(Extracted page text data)
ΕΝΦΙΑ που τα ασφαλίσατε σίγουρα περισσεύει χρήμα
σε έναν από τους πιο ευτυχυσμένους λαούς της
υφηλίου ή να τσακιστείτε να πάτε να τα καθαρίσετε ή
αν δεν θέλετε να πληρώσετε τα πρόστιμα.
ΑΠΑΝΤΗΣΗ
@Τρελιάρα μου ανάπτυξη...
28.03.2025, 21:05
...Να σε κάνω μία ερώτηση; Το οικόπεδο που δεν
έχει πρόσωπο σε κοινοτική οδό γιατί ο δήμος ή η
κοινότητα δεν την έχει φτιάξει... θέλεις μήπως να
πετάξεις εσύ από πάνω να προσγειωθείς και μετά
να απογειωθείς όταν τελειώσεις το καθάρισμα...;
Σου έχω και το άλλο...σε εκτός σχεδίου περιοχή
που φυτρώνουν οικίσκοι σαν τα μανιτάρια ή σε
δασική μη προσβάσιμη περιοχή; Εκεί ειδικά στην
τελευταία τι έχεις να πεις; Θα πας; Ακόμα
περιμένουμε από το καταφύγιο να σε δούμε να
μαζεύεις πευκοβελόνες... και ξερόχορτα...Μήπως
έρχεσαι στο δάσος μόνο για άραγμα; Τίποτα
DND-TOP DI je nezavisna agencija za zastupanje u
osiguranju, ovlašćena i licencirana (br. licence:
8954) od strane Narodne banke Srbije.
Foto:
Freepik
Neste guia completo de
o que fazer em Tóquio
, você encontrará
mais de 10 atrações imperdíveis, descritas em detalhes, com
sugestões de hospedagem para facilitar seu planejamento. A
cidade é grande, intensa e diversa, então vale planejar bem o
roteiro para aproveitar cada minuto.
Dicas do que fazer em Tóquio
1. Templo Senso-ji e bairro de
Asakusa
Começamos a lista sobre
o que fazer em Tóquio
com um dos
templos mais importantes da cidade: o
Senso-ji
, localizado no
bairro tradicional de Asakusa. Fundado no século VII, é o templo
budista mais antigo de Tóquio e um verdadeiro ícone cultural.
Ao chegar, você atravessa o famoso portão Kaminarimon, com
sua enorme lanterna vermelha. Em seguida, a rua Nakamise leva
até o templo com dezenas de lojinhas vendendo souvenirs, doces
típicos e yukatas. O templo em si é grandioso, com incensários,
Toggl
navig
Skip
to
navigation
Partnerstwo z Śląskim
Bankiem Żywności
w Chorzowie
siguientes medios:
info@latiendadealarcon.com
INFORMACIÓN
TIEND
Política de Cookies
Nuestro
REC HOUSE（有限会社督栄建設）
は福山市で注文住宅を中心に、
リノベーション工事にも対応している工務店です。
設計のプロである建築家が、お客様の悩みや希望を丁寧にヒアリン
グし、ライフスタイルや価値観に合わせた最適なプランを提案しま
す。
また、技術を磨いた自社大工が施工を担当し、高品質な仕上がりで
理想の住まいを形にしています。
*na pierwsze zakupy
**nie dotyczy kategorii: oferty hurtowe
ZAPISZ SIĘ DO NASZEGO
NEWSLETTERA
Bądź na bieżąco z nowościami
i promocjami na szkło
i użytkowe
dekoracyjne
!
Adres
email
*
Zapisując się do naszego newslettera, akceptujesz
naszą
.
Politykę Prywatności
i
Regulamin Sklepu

▶ EXERCISE OBJECTIVE: Scan the records for the string "bairro" and show every line that contains it.

▶ RESPONSE BELOW:
1. Templo Senso-ji e bairro de
bairro tradicional de Asakusa. Fundado no século VII, é o templo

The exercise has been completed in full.